In all the difficulties I have experienced, I have never engaged in any activity designed to line my own pockets at the expense of any one else. Indeed, even when I was disqualified from acting as a director, opposition counsel described me as "well meaning and sincere" and the Registrar hearing the case described me as a "clear and cogent witness" and that there was "no suggestion of dishonesty". This is because, of course, to be spending my life honouring a promise to repay former creditors - without having any legal requirement whatsoever to do so - by defrauding new investors would be completely self defeating and negate my entire life's work. This can be further seen by my refusal to get involved in anything that would knowingly risk losing investors money (see here). This letter was sent at the time that Worthington's shares were in the middle of active trading when there was no expectation of suspension. Despite all this, Mr Winnifrith and others have gratuitously thrown allegations of fraud around like confetti in a deliberate attempt to undermine the company. If the concerted campaign of sabotage perpetrated by Mr Winnifrith and others is not a criminal offence, it certainly should be, because of the huge damage such false allegations cause, particularly in the Internet age. Proper legal deterrence, to prevent this kind of abuse, is yet to catch up with the digital era. For example, taking an abuser to court to stop gratuitous lies that are multiplied on the Internet involves a lengthy libel process that can take up to 2 years to get to trial. Obtaining an injunction in libel is notoriously hard to achieve: apparently only three being granted over the last few years, two of which were actually for harassment and the third was struck out. Not only that, the defendant at the end of the two year period may not have the means to pay any damages but in the meantime is free to up the ante of abuse pending trial. It would be fairer if the claimant was able to demonstrate that any part of the coverage was manifestly false and, having done so, to require the removal of all material pending trial. This would ensure that those making allegations had to take great care to tell the truth.

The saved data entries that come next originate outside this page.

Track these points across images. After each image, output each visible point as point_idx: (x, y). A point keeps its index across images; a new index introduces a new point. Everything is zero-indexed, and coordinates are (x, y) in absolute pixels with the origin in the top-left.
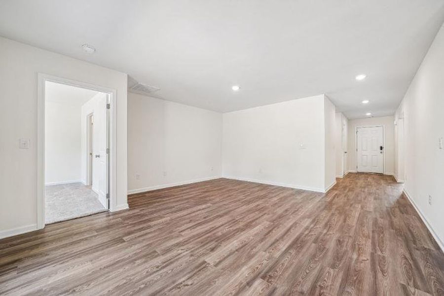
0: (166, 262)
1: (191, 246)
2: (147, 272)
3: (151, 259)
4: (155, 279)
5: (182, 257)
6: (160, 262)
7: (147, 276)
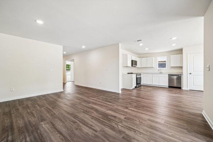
0: (130, 130)
1: (114, 124)
2: (140, 134)
3: (130, 137)
4: (142, 130)
5: (124, 125)
6: (131, 132)
7: (143, 133)
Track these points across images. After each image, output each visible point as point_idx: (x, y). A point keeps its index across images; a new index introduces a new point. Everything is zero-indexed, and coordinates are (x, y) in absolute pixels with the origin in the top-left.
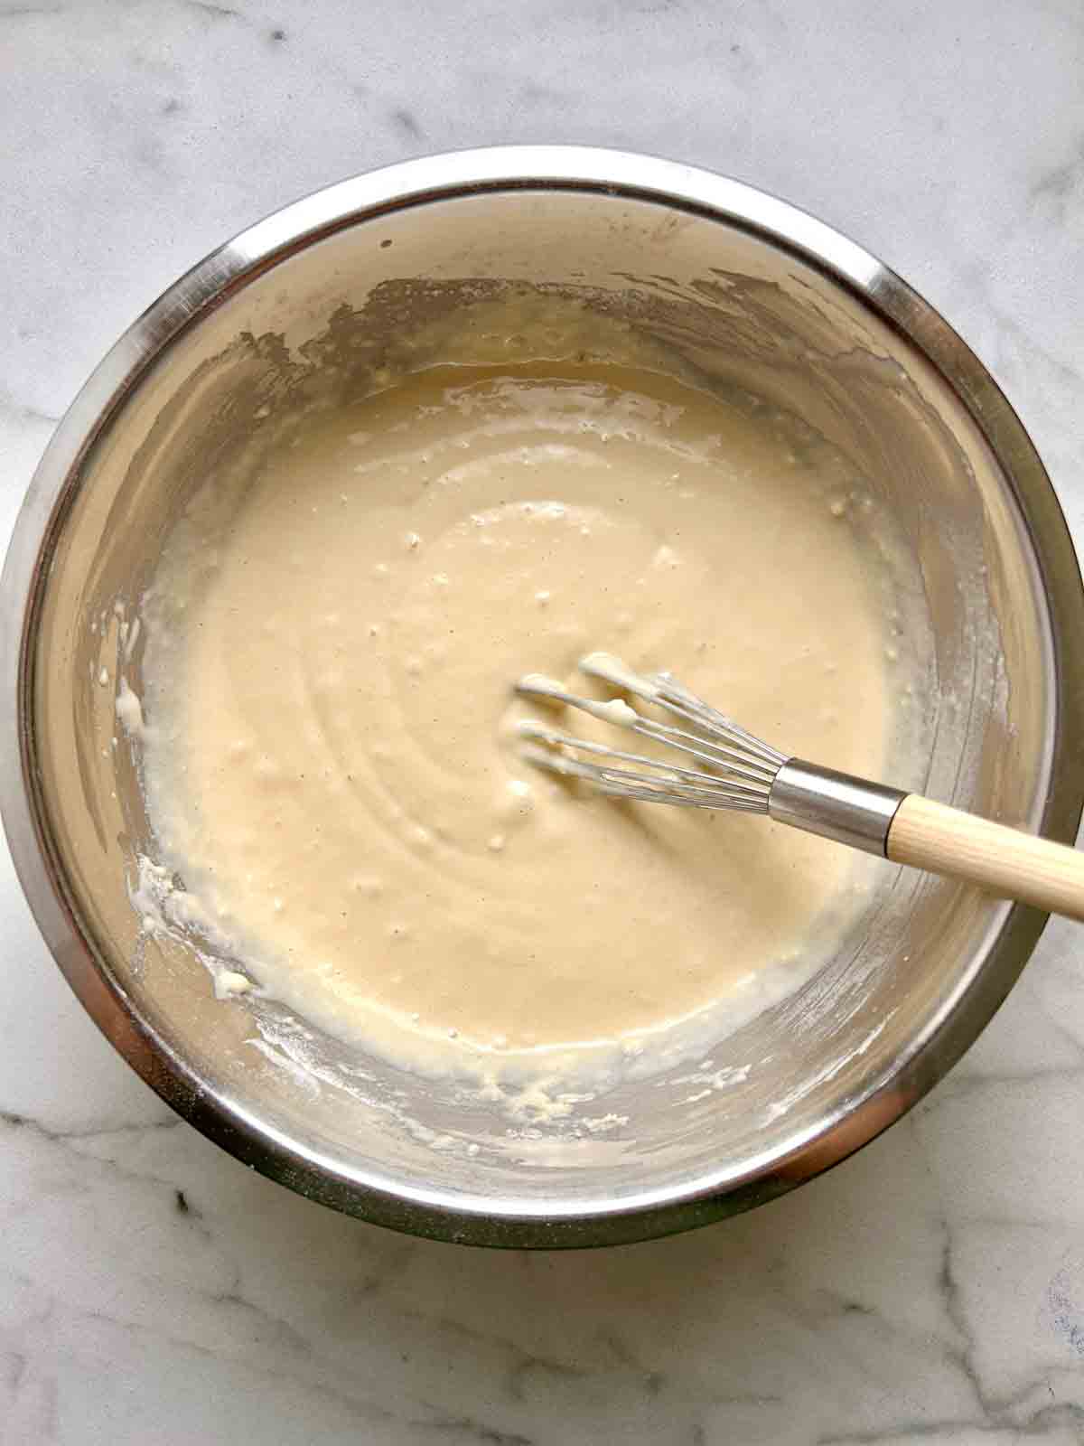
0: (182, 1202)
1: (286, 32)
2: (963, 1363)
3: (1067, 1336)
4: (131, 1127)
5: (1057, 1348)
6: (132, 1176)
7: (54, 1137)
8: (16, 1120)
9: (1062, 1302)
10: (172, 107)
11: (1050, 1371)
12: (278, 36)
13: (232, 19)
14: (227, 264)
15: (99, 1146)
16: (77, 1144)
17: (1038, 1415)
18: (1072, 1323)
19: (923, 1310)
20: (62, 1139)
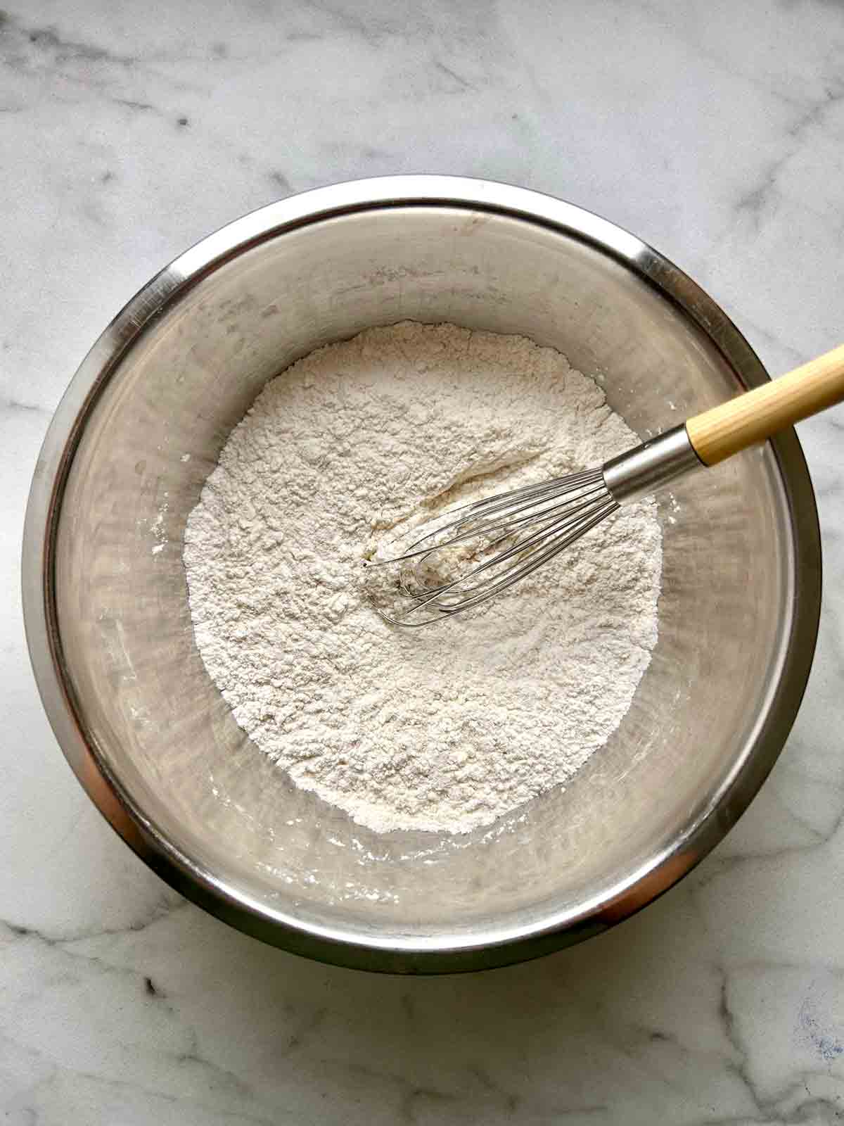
0: (150, 987)
1: (188, 119)
2: (741, 1072)
3: (816, 1048)
4: (109, 932)
5: (808, 1058)
6: (110, 969)
7: (51, 943)
8: (23, 932)
9: (810, 1021)
10: (107, 177)
11: (806, 1075)
12: (183, 122)
13: (149, 110)
14: (161, 288)
15: (86, 948)
16: (69, 947)
17: (799, 1109)
18: (819, 1038)
19: (707, 1035)
20: (57, 944)
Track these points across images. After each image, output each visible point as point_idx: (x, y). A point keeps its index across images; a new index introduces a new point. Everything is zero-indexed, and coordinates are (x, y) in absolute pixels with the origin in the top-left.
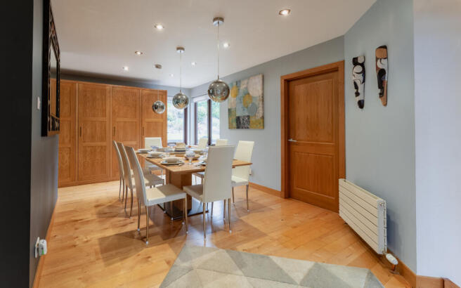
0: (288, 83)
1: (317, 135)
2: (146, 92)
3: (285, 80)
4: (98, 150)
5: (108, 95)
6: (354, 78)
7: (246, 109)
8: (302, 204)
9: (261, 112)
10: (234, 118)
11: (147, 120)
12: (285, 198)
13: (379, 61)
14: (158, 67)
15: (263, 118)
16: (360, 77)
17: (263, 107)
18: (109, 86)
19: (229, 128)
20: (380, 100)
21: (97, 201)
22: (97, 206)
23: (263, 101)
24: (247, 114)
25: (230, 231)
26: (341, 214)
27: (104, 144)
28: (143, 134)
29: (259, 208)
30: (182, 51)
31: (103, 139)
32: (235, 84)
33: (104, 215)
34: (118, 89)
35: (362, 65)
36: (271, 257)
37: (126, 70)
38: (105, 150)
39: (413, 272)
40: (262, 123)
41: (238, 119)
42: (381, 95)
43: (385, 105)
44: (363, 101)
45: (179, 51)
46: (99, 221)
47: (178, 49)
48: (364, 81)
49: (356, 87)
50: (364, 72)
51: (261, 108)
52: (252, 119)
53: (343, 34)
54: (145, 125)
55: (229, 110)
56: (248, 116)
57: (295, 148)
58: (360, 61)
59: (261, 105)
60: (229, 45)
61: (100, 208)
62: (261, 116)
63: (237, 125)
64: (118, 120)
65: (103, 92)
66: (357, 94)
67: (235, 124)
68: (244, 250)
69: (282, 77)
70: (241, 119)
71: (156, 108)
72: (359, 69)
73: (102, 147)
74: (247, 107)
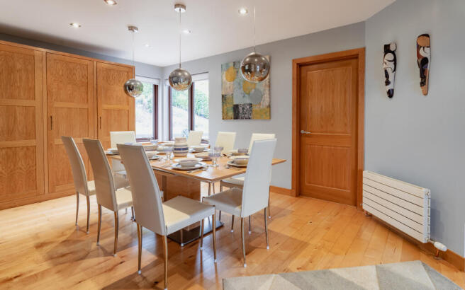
0: (301, 66)
1: (332, 125)
2: (103, 65)
3: (298, 64)
4: (21, 154)
5: (38, 65)
6: (385, 66)
7: (246, 95)
8: (317, 201)
9: (267, 99)
10: (230, 107)
11: (105, 106)
12: (297, 196)
13: (422, 49)
14: (131, 28)
15: (269, 106)
16: (392, 65)
17: (270, 94)
18: (40, 51)
19: (223, 119)
20: (420, 89)
21: (36, 236)
22: (39, 246)
23: (269, 86)
24: (248, 101)
25: (268, 248)
26: (365, 207)
27: (32, 143)
28: (99, 127)
29: (279, 212)
30: (183, 10)
31: (31, 134)
32: (232, 65)
33: (61, 260)
34: (55, 56)
35: (393, 53)
36: (333, 270)
37: (74, 29)
38: (34, 152)
39: (461, 255)
40: (268, 113)
41: (236, 107)
42: (423, 84)
43: (426, 94)
44: (393, 90)
45: (177, 9)
46: (59, 272)
47: (177, 5)
48: (395, 70)
49: (387, 76)
50: (395, 61)
51: (267, 96)
52: (255, 108)
53: (363, 20)
54: (102, 114)
55: (223, 96)
56: (251, 105)
57: (306, 141)
58: (392, 48)
59: (267, 92)
60: (247, 12)
61: (47, 248)
62: (267, 104)
63: (235, 115)
64: (57, 104)
65: (30, 59)
66: (388, 83)
67: (231, 114)
68: (298, 269)
69: (293, 61)
70: (240, 108)
71: (130, 89)
72: (390, 56)
73: (28, 148)
74: (249, 94)
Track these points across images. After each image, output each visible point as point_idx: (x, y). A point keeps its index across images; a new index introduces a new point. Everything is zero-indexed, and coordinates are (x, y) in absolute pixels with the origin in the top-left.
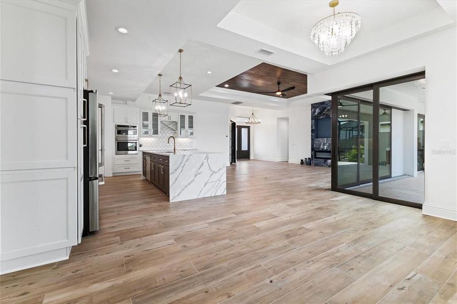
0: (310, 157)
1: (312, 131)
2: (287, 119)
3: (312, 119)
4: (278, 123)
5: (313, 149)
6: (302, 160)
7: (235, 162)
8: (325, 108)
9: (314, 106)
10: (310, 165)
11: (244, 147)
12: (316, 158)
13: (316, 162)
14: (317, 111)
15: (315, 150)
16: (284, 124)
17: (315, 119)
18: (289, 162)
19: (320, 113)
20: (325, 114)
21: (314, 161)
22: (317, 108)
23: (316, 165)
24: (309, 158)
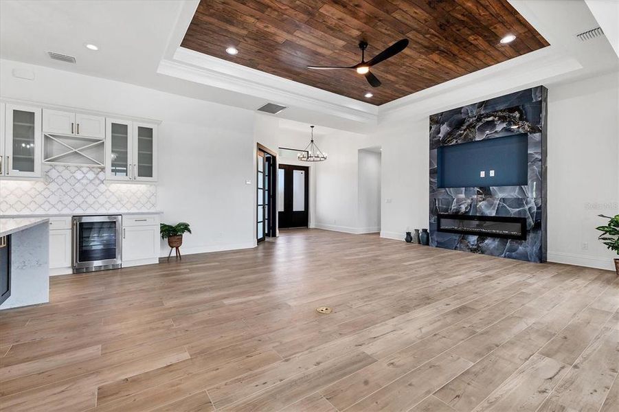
0: (428, 227)
1: (432, 173)
2: (376, 153)
3: (431, 148)
4: (359, 160)
5: (433, 211)
6: (408, 234)
7: (274, 235)
8: (462, 122)
9: (436, 120)
10: (427, 243)
11: (298, 206)
12: (439, 230)
13: (440, 240)
14: (444, 129)
15: (438, 214)
16: (371, 162)
17: (440, 148)
18: (381, 236)
19: (449, 134)
20: (461, 135)
21: (435, 237)
22: (443, 123)
23: (440, 245)
24: (425, 231)
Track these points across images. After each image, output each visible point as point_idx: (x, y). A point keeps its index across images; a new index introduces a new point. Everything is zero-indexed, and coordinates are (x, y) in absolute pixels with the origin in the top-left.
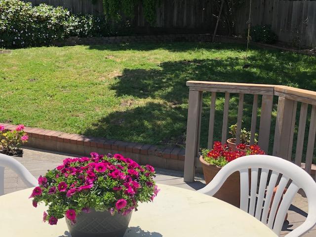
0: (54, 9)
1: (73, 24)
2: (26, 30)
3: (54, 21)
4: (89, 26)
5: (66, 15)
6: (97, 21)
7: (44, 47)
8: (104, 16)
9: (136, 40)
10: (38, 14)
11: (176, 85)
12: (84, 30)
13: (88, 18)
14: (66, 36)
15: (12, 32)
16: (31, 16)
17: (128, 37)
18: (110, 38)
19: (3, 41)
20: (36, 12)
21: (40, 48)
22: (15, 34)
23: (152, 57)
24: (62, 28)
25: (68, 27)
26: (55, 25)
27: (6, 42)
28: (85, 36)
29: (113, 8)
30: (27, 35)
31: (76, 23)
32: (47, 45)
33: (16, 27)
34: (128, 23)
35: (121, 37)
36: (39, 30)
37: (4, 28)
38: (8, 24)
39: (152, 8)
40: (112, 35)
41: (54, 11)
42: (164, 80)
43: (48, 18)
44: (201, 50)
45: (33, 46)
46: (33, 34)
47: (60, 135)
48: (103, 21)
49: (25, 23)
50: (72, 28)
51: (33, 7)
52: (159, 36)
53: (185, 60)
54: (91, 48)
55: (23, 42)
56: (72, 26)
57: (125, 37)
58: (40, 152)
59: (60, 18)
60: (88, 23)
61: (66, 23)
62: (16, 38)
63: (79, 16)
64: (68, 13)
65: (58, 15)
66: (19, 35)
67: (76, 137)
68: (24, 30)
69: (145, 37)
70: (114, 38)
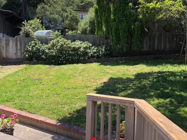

I have been fortunate to work with some very honourable people at Worthington who are also deeply committed to ensuring that Worthington investors are successfully protected from the damaging campaign of Tortious Interference that was launched against the Company. This campaign is summarised here, and a summary of the plan for ensuring that Worthington shareholders are protected is here. This website will be constantly updated with news about these and other relevant matters. It is somewhat ironic that the last chapter of my book looks like being played out in public, when I would have preferred it to remain private, but I suppose it has the benefit of enabling people to see a genuine miracle take place, whilst it is still possible to deny that it will.